## PROVIDED ENTRIES:

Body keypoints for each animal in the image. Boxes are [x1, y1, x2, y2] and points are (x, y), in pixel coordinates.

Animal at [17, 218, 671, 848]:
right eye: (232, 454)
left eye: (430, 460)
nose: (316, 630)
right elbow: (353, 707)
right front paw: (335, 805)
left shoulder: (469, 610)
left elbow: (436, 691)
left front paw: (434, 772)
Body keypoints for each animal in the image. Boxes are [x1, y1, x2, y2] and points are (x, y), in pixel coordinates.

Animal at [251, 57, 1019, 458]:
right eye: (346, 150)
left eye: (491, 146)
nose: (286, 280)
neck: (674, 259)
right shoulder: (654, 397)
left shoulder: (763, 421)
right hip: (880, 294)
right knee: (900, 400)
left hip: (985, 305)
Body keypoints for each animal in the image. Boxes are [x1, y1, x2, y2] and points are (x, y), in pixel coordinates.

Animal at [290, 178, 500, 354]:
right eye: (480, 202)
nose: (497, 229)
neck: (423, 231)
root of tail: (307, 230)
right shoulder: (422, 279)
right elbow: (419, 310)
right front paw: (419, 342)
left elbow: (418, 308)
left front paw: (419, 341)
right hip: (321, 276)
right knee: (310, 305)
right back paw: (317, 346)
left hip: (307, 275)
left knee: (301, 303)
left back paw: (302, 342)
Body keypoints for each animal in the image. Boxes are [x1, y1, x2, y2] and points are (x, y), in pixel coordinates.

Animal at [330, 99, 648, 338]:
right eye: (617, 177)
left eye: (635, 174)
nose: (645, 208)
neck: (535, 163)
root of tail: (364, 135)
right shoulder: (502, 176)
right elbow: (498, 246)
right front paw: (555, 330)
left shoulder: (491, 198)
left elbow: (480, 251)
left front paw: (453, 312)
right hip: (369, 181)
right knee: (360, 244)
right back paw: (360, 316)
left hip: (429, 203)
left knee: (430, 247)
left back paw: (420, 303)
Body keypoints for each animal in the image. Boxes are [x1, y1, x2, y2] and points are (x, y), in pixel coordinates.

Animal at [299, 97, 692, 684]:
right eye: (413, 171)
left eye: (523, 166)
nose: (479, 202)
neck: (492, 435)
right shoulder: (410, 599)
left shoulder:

## ASSIGNED TASK:
An exact copy of every record above is what's needed here.

## ANSWER TO THIS PROBLEM:
Body keypoints for each animal in the image. Boxes are [x1, y1, x2, y2] and points are (x, y), in pixel coordinates.

Animal at [17, 218, 671, 848]:
right eye: (232, 454)
left eye: (430, 460)
nose: (316, 630)
right elbow: (353, 707)
right front paw: (335, 805)
left shoulder: (469, 610)
left elbow: (436, 691)
left front paw: (434, 772)
Body keypoints for each animal in the image. Boxes are [x1, y1, x2, y2] and points are (x, y), in pixel coordinates.

Animal at [251, 57, 1019, 458]:
right eye: (346, 150)
left eye: (491, 146)
nose: (286, 280)
neck: (674, 259)
right shoulder: (654, 397)
left shoulder: (763, 421)
right hip: (880, 294)
right knee: (900, 400)
left hip: (985, 305)
Body keypoints for each animal in the image. Boxes are [x1, y1, x2, y2] and points are (x, y), in pixel coordinates.

Animal at [290, 178, 500, 354]:
right eye: (480, 202)
nose: (497, 229)
neck: (423, 231)
root of tail: (307, 230)
right shoulder: (422, 279)
right elbow: (419, 310)
right front paw: (419, 342)
left elbow: (418, 308)
left front paw: (419, 341)
right hip: (321, 276)
right knee: (310, 305)
right back paw: (317, 346)
left hip: (307, 275)
left knee: (301, 303)
left back paw: (302, 342)
Body keypoints for each animal in the image. Boxes are [x1, y1, x2, y2] and points are (x, y), in pixel coordinates.

Animal at [330, 99, 648, 338]:
right eye: (617, 177)
left eye: (635, 174)
nose: (645, 208)
neck: (535, 163)
root of tail: (364, 135)
right shoulder: (502, 176)
right elbow: (498, 246)
right front paw: (555, 330)
left shoulder: (491, 198)
left elbow: (480, 251)
left front paw: (453, 312)
right hip: (369, 181)
right knee: (360, 244)
right back paw: (360, 316)
left hip: (429, 203)
left knee: (430, 247)
left back paw: (420, 303)
Body keypoints for each animal in the image. Boxes are [x1, y1, x2, y2] and points are (x, y), in pixel coordinates.

Animal at [299, 97, 692, 684]:
right eye: (413, 171)
left eye: (523, 166)
nose: (479, 202)
neck: (492, 435)
right shoulder: (410, 599)
left shoulder:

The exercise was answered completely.